Core Thesis
History is not a static compilation of objective facts, but a continuous, dynamic interaction between the historian and their facts; the past only becomes "history" when it is selected, interpreted, and mobilized by the mind of the present.
Key Themes
- The Historian's Selectivity: The distinction between the "facts of the past" and "historical facts"—the latter being only those data points the historian deems significant enough to include in a narrative.
- Fact and Interpretation: The rejection of the "commonsense" view that facts speak for themselves; interpretation is inherent to the historical process.
- Society and the Individual: A move away from the "Great Man" theory toward viewing history as the progress of societies, where the individual is a product of their social environment as much as a shaper of it.
- Causation vs. Accident: The argument that historians must distinguish between rational causes and mere accidents (like Cleopatra's nose), prioritizing the former to create meaningful explanation.
- Progress and the Future: The controversial assertion that belief in progress—not as inevitable, but as a possibility realized through human agency—is necessary to write meaningful history.
Skeleton of Thought
Carr begins by dismantling the empiricist fetish for the "fact," arguing that the 19th-century ideal of the historian as a passive vessel—simply allowing facts to "speak for themselves"—is a delusion. He posits that the archive is a chaotic sea of information, and it is the historian’s preconceived theories and standards of significance that act as the net, catching some facts as "historical" and leaving others as mere debris. Thus, history is established as a dual enterprise: a dialogue between the a priori questions of the historian and the surviving evidence of the past.

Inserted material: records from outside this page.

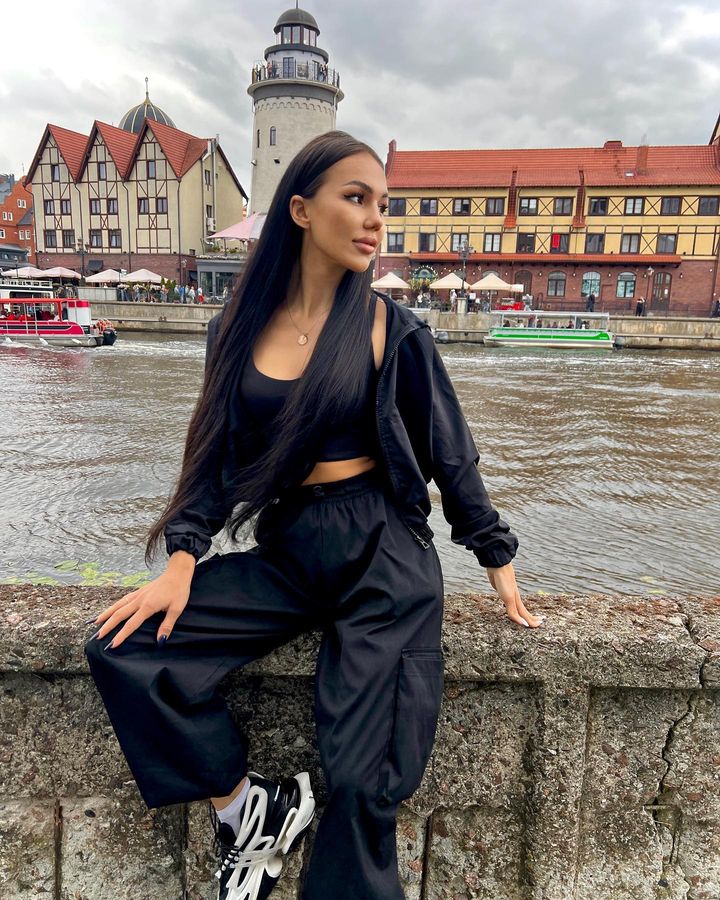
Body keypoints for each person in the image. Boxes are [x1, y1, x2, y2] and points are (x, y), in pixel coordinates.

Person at [83, 131, 539, 900]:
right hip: (292, 548)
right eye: (355, 198)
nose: (374, 220)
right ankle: (247, 808)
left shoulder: (392, 329)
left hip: (382, 554)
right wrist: (182, 562)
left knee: (362, 783)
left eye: (382, 204)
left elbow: (449, 451)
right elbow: (212, 457)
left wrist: (495, 554)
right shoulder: (237, 328)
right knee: (123, 648)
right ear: (300, 209)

Building on this epistemological foundation, Carr shifts the focus to the sociology of the historian. He argues that the historian does not stand outside of time; they are embedded in a specific social and political context. Therefore, the interpretation of the past changes not because the past changes, but because the present changes. The architecture of history is, in this view, a dialectic: our current values shape our reading of the past, and our reading of the past shapes our current values. This leads to the "collingwoodian" concept that all history is essentially contemporary history—a reflection of the time in which it is written.
Finally, Carr addresses the metaphysical implications of this relativism. If history is subjective, does it lack meaning? Carr argues no; he rejects the nihilistic conclusion that history is purely subjective or a "kaleidoscope." Instead, he proposes a model of cause and effect that prioritizes rational understanding over chaotic chance. To write history is to claim that events follow a logical, causal chain that can be understood. He concludes that history matters because it allows us to understand the present and influence the future, requiring a belief in the capacity of humanity to progress through the understanding of cause and effect.
Notable Arguments & Insights
- The "Cleopatra's Nose" Fallacy: Carr dismisses the reliance on accidents (like Cleopatra's beauty influencing Roman politics) as a lazy historian's escape. He argues that if history relies on accident, it lacks causation; the historian’s job is to trace the rational causes, not the random coincidences.
- The Dictionary Analogy: Carr argues that history cannot be defined by its raw materials any more than a dictionary can be defined as "words." The arrangement and context provided by the author are what constitute the work.
- The Ascent of Man: Carr critiques the "Robinson Crusoe" view of the individual as an isolated atom. He asserts that we can only understand the individual in the context of their social web, anticipating later structuralist thought.
- Objectivity as Commitment: Carr redefines objectivity not as neutrality, but as a commitment to a specific interpretation of the future—specifically, a belief in the expansion of human reason and social betterment.
Cultural Impact
- The End of Empiricist Innocence: What Is History? effectively signaled the end of the uncritical Rankean era ("wie es eigentlich gewesen") in Anglophone historiography, forcing scholars to acknowledge their own bias.
- Standard Academic Text: It became the seminal introductory text for historiography courses for decades, serving as the primary entry point for students into the philosophy of history.
- The Carr-Elton Debate: The work sparked a defining intellectual conflict in the field, with Geoffrey Elton representing the conservative/empiricist defense of fact-based history against Carr's relativist/sociological approach.
- Precursor to Postmodernism: While Carr was a modernist, his emphasis on the narrative construction of reality paved the way for the "linguistic turn" and the postmodern challenges of Hayden White in the 1970s.
Connections to Other Works
- The Idea of History by R.G. Collingwood: The philosophical precursor that heavily influenced Carr, particularly the idea of history as the re-enactment of past thought.
- The Practice of History by G.R. Elton: The direct counter-argument, defending the autonomy of historical facts and the possibility of objective truth against Carr's relativism.
- Metahistory by Hayden White: Takes Carr's constructivist ideas to their extreme, analyzing the literary structures of historical narrative.
- The Communist Manifesto by Karl Marx: Carr, a scholar of the Soviet Union, applies a materialist lens to history, emphasizing social forces and economic structures over individual agency.
One-Line Essence
History is a hard core of interpretation surrounded by a pulp of disputable facts.